* WHAT THE EXERCISE ASKS
Only the text of the records belongs in the answer; the pictures must be dropped.

--

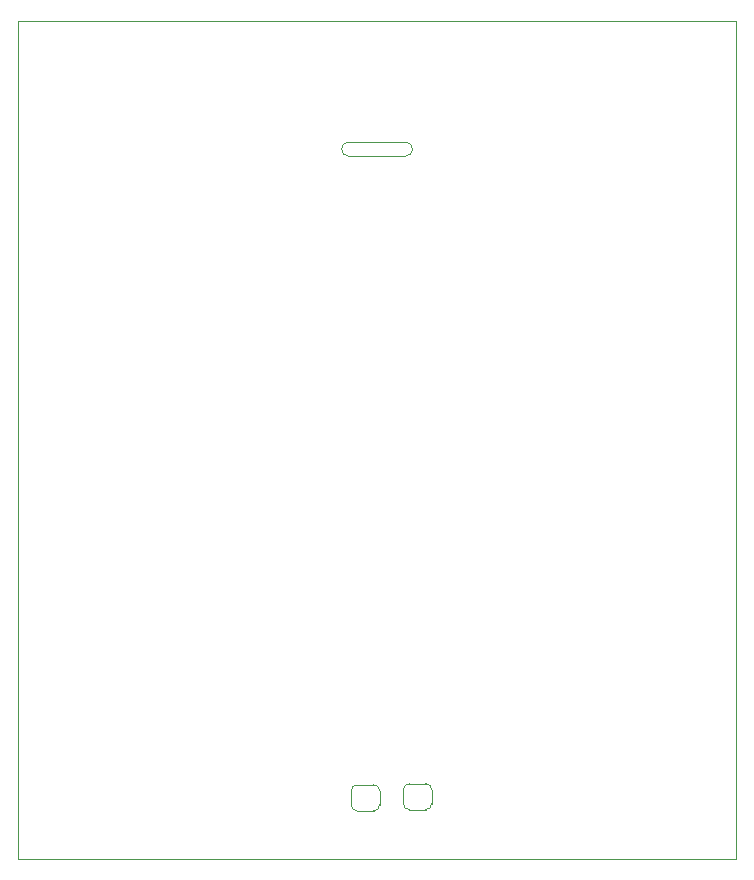
<source format=gbr>
%TF.GenerationSoftware,KiCad,Pcbnew,7.0.7-7.0.7~ubuntu23.04.1*%
%TF.CreationDate,2023-09-17T11:45:55+00:00*%
%TF.ProjectId,OLED01,4f4c4544-3031-42e6-9b69-6361645f7063,rev?*%
%TF.SameCoordinates,PX72ba1e0PY737d6e0*%
%TF.FileFunction,Profile,NP*%
%FSLAX46Y46*%
G04 Gerber Fmt 4.6, Leading zero omitted, Abs format (unit mm)*
G04 Created by KiCad (PCBNEW 7.0.7-7.0.7~ubuntu23.04.1) date 2023-09-17 11:45:55*
%MOMM*%
%LPD*%
G01*
G04 APERTURE LIST*
%TA.AperFunction,Profile*%
%ADD10C,0.050000*%
%TD*%
G04 APERTURE END LIST*
D10*
X23000000Y55700000D02*
G75*
G03*
X23000000Y54500000I0J-600000D01*
G01*
X-4980000Y65940000D02*
X55780000Y65940000D01*
X55780000Y-4980000D01*
X-4980000Y-4980000D01*
X-4980000Y65940000D01*
X23000000Y54500000D02*
X27800000Y54500000D01*
X27800000Y55700000D02*
X23000000Y55700000D01*
X27800000Y54500000D02*
G75*
G03*
X27800000Y55700000I0J600000D01*
G01*
%TO.C,D4*%
X23712500Y-920000D02*
X25112500Y-920000D01*
X25612500Y-420000D02*
X25612500Y780000D01*
X23712500Y1280000D02*
X25112500Y1280000D01*
X23212500Y-420000D02*
X23212500Y780000D01*
X23212500Y-420000D02*
G75*
G03*
X23712500Y-920000I500001J1D01*
G01*
X25612500Y780000D02*
G75*
G03*
X25112500Y1280000I-500000J0D01*
G01*
X25112500Y-920000D02*
G75*
G03*
X25612500Y-420000I-1J500001D01*
G01*
X23712500Y1280000D02*
G75*
G03*
X23212500Y780000I0J-500000D01*
G01*
%TO.C,D5*%
X27625000Y-325000D02*
X27625000Y875000D01*
X28125000Y-825000D02*
X29525000Y-825000D01*
X28125000Y1375000D02*
X29525000Y1375000D01*
X30025000Y-325000D02*
X30025000Y875000D01*
X27625000Y-325000D02*
G75*
G03*
X28125000Y-825000I500001J1D01*
G01*
X30025000Y875000D02*
G75*
G03*
X29525000Y1375000I-500000J0D01*
G01*
X28125000Y1375000D02*
G75*
G03*
X27625000Y875000I0J-500000D01*
G01*
X29525000Y-825000D02*
G75*
G03*
X30025000Y-325000I-1J500001D01*
G01*
%TD*%
M02*

</source>
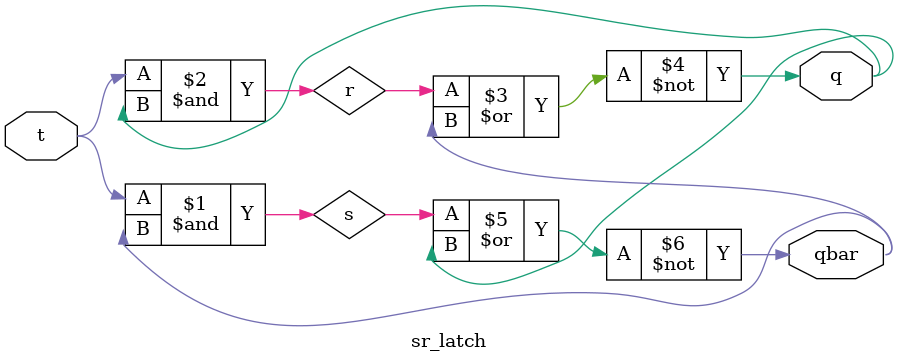
<source format=v>
/*
module jk_latch(t,q,qbar);
	input t;
	output reg q,qbar;
	reg j,k;
	
	initial begin
        q = 0;
        qbar = 1;
		    end
	
	always@(*)begin
			j=t;
		k=t;

		case({j,k})
			2'b00 :
			begin
				q=q;qbar=~q;
			end
			2'b01 :
			begin
				q=0;qbar=1;
			end
			2'b10 :
			begin 
				q=1;qbar=0;
			end
			default :
			begin
				q=~q;
				qbar=~qbar;
			end
		endcase
	end
endmodule
*/

//--> Structural Model

module sr_latch(t,q,qbar);
    input t;
    output q,qbar;
    wire s,r;

    and a0(s,t,qbar);   
    and a1(r,t,q);      

    nor g0(q,r,qbar);   
    nor g1(qbar,s,q);   
endmodule




</source>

--

* SOLVED EXERCISE
<source format=gbr>
%TF.GenerationSoftware,KiCad,Pcbnew,7.0.7-7.0.7~ubuntu23.04.1*%
%TF.CreationDate,2023-09-17T11:45:55+00:00*%
%TF.ProjectId,OLED01,4f4c4544-3031-42e6-9b69-6361645f7063,rev?*%
%TF.SameCoordinates,PX72ba1e0PY737d6e0*%
%TF.FileFunction,Profile,NP*%
%FSLAX46Y46*%
G04 Gerber Fmt 4.6, Leading zero omitted, Abs format (unit mm)*
G04 Created by KiCad (PCBNEW 7.0.7-7.0.7~ubuntu23.04.1) date 2023-09-17 11:45:55*
%MOMM*%
%LPD*%
G01*
G04 APERTURE LIST*
%TA.AperFunction,Profile*%
%ADD10C,0.050000*%
%TD*%
G04 APERTURE END LIST*
D10*
X23000000Y55700000D02*
G75*
G03*
X23000000Y54500000I0J-600000D01*
G01*
X-4980000Y65940000D02*
X55780000Y65940000D01*
X55780000Y-4980000D01*
X-4980000Y-4980000D01*
X-4980000Y65940000D01*
X23000000Y54500000D02*
X27800000Y54500000D01*
X27800000Y55700000D02*
X23000000Y55700000D01*
X27800000Y54500000D02*
G75*
G03*
X27800000Y55700000I0J600000D01*
G01*
%TO.C,D4*%
X23712500Y-920000D02*
X25112500Y-920000D01*
X25612500Y-420000D02*
X25612500Y780000D01*
X23712500Y1280000D02*
X25112500Y1280000D01*
X23212500Y-420000D02*
X23212500Y780000D01*
X23212500Y-420000D02*
G75*
G03*
X23712500Y-920000I500001J1D01*
G01*
X25612500Y780000D02*
G75*
G03*
X25112500Y1280000I-500000J0D01*
G01*
X25112500Y-920000D02*
G75*
G03*
X25612500Y-420000I-1J500001D01*
G01*
X23712500Y1280000D02*
G75*
G03*
X23212500Y780000I0J-500000D01*
G01*
%TO.C,D5*%
X27625000Y-325000D02*
X27625000Y875000D01*
X28125000Y-825000D02*
X29525000Y-825000D01*
X28125000Y1375000D02*
X29525000Y1375000D01*
X30025000Y-325000D02*
X30025000Y875000D01*
X27625000Y-325000D02*
G75*
G03*
X28125000Y-825000I500001J1D01*
G01*
X30025000Y875000D02*
G75*
G03*
X29525000Y1375000I-500000J0D01*
G01*
X28125000Y1375000D02*
G75*
G03*
X27625000Y875000I0J-500000D01*
G01*
X29525000Y-825000D02*
G75*
G03*
X30025000Y-325000I-1J500001D01*
G01*
%TD*%
M02*

</source>
<source format=v>
/*
module jk_latch(t,q,qbar);
	input t;
	output reg q,qbar;
	reg j,k;
	
	initial begin
        q = 0;
        qbar = 1;
		    end
	
	always@(*)begin
			j=t;
		k=t;

		case({j,k})
			2'b00 :
			begin
				q=q;qbar=~q;
			end
			2'b01 :
			begin
				q=0;qbar=1;
			end
			2'b10 :
			begin 
				q=1;qbar=0;
			end
			default :
			begin
				q=~q;
				qbar=~qbar;
			end
		endcase
	end
endmodule
*/

//--> Structural Model

module sr_latch(t,q,qbar);
    input t;
    output q,qbar;
    wire s,r;

    and a0(s,t,qbar);   
    and a1(r,t,q);      

    nor g0(q,r,qbar);   
    nor g1(qbar,s,q);   
endmodule




</source>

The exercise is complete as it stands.